The main feature of the film is about the lesbian relationship and what it meant to Aileen, who never loved or cared about anyone but herself before she met Selby. Jenkins befriended the real Wuornos while she was on death row and had access to the letters Wuornos wrote in the last decade of her life. With that being said, it’s not an easy movie to watch and never gets past how twisted Wuornos’s psyche was (from the first killing in self-defense of a john who beat her and then to murdering in cold-blood other johns and even someone who only wanted to help her, as the killings are seen as a means of getting back at all men). She lived out a hopeless existence in the waste-land environment she frequented of cheap bars, and because she was so twisted from childhood it’s not possible to know if what she says is true or not about the murders (she changed her stories a number of times). If you can be satisfied with a film that shuns a payoff or a ready made psychological explanation for her troubles and just tries to paint a picture of a life that has gone completely wrong and tries to establish what was eating away at the emotionally strung out serial killer, then you got what the filmmaker was aiming for.
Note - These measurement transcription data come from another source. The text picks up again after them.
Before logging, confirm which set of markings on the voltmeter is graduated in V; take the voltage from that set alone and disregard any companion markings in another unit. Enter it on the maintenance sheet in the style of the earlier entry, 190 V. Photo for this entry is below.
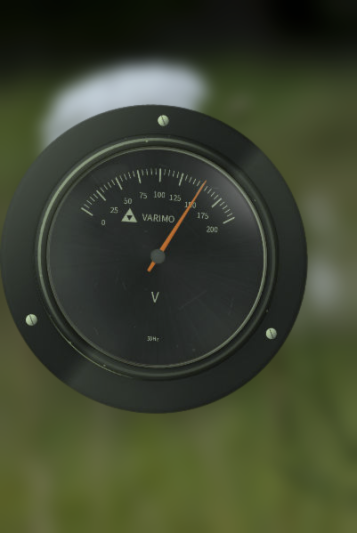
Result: 150 V
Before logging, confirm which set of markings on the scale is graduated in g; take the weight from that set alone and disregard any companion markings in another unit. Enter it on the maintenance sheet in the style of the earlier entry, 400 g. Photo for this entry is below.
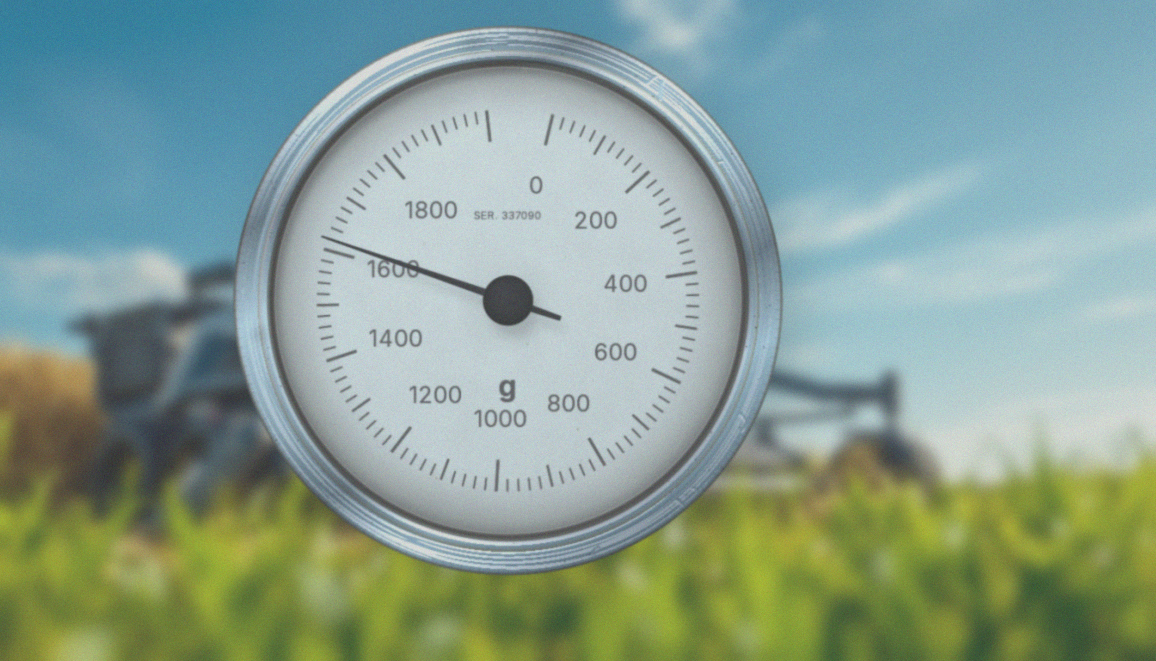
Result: 1620 g
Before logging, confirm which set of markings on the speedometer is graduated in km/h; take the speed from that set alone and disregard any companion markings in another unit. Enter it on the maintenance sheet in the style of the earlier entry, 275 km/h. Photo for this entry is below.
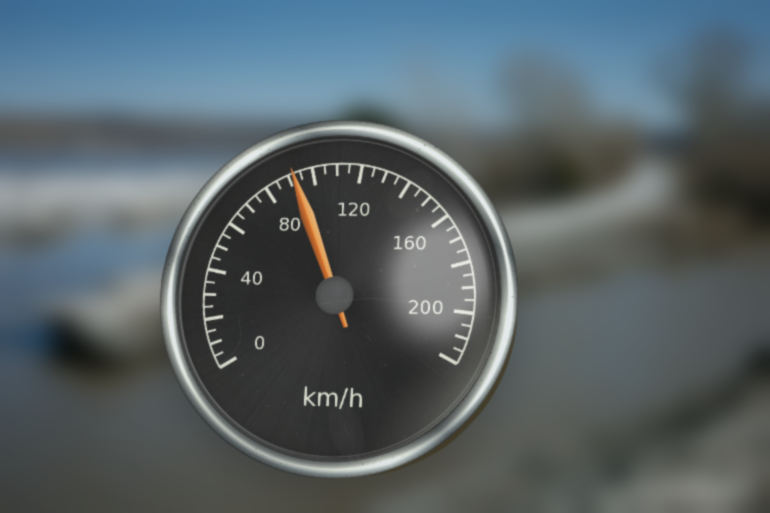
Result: 92.5 km/h
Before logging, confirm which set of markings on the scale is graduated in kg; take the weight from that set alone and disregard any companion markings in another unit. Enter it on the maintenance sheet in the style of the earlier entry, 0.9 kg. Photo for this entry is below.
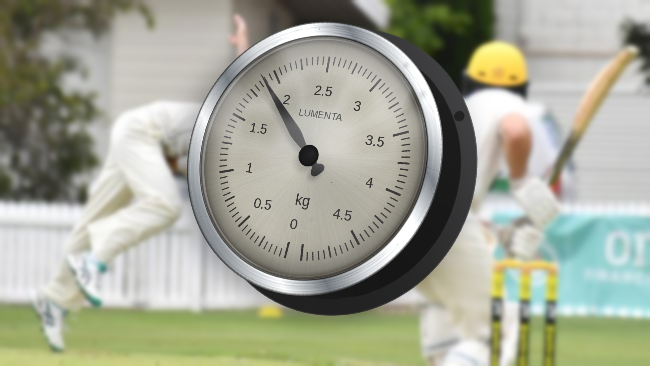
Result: 1.9 kg
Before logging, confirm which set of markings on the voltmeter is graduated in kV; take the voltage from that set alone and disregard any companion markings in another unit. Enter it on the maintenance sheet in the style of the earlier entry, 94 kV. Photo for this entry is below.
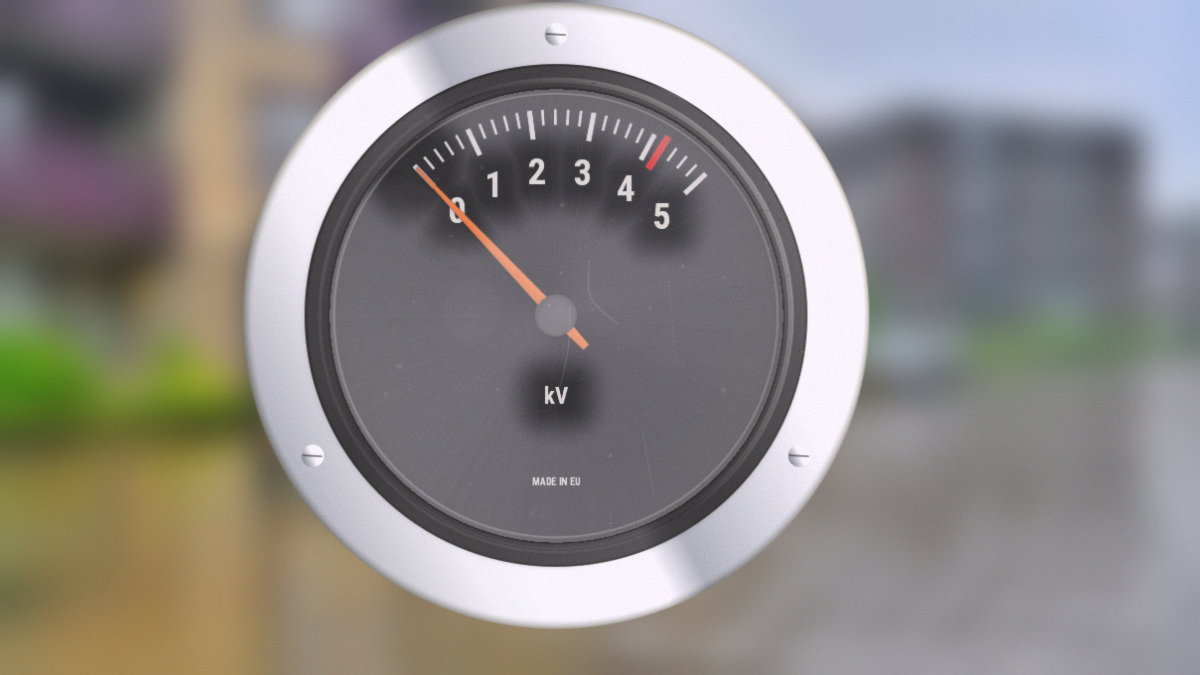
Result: 0 kV
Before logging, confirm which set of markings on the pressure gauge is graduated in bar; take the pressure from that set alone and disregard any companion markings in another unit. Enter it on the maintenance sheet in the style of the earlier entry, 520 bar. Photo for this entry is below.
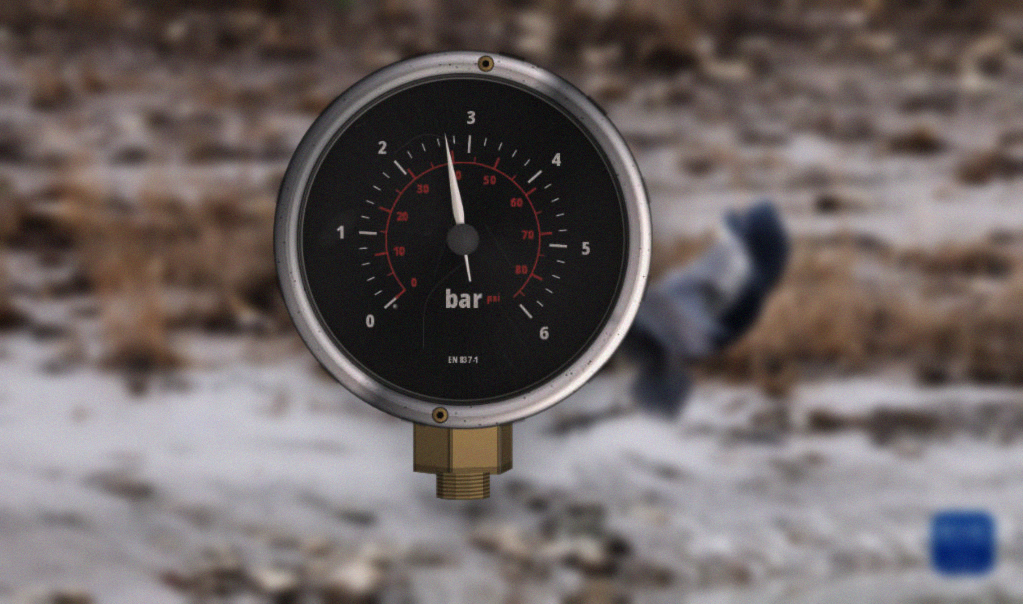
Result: 2.7 bar
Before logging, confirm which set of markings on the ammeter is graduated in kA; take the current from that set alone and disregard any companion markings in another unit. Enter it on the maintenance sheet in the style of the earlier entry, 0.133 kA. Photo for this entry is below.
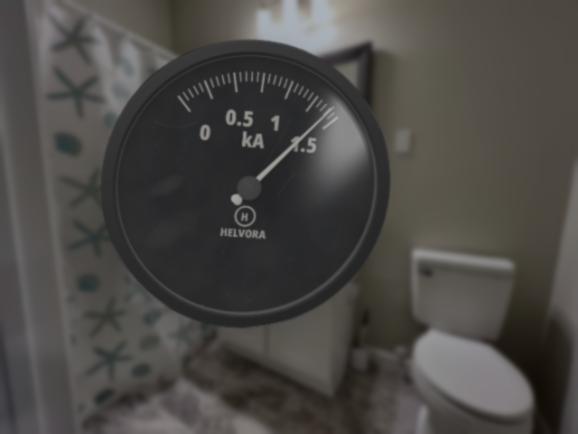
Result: 1.4 kA
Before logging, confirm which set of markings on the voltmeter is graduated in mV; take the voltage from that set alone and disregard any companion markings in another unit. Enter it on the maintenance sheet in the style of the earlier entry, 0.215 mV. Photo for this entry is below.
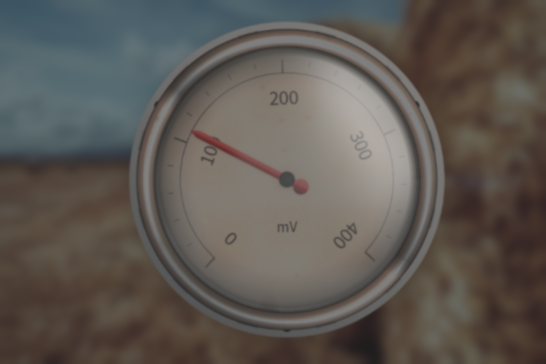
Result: 110 mV
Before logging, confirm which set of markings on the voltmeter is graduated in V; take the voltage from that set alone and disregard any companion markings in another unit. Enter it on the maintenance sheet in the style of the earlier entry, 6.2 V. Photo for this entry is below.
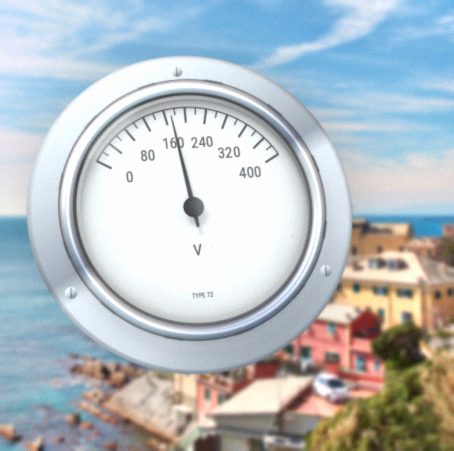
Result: 170 V
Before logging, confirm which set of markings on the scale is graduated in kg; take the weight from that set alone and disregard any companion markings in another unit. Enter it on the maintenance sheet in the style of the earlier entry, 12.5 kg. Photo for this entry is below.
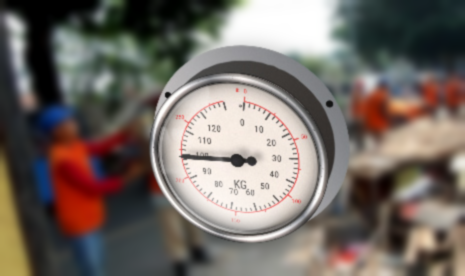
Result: 100 kg
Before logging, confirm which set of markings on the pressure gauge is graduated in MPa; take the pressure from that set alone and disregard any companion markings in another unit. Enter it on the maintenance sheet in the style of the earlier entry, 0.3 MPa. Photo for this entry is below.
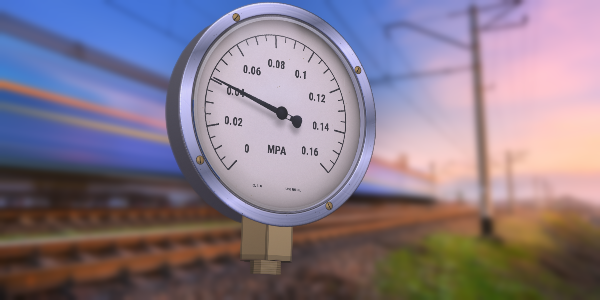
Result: 0.04 MPa
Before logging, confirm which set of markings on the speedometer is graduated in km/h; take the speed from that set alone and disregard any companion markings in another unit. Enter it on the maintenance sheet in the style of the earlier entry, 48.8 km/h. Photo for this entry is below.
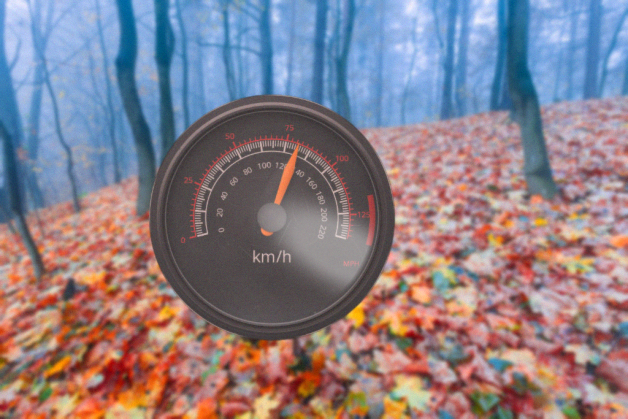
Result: 130 km/h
Whether this is enough to make it a worthwhile film is up to each viewer to judge for themselves. The film is not only unpleasant to watch, but difficult to judge. The only thing I took away from the film, which was not part of its aim or the direction it was heading in, was that there’s a need for prostitutes (like it or not!) and it would be much wiser to have a system like the one in Amsterdam that legalizes it and avoids all the problems of having streetwalkers work the roadsides.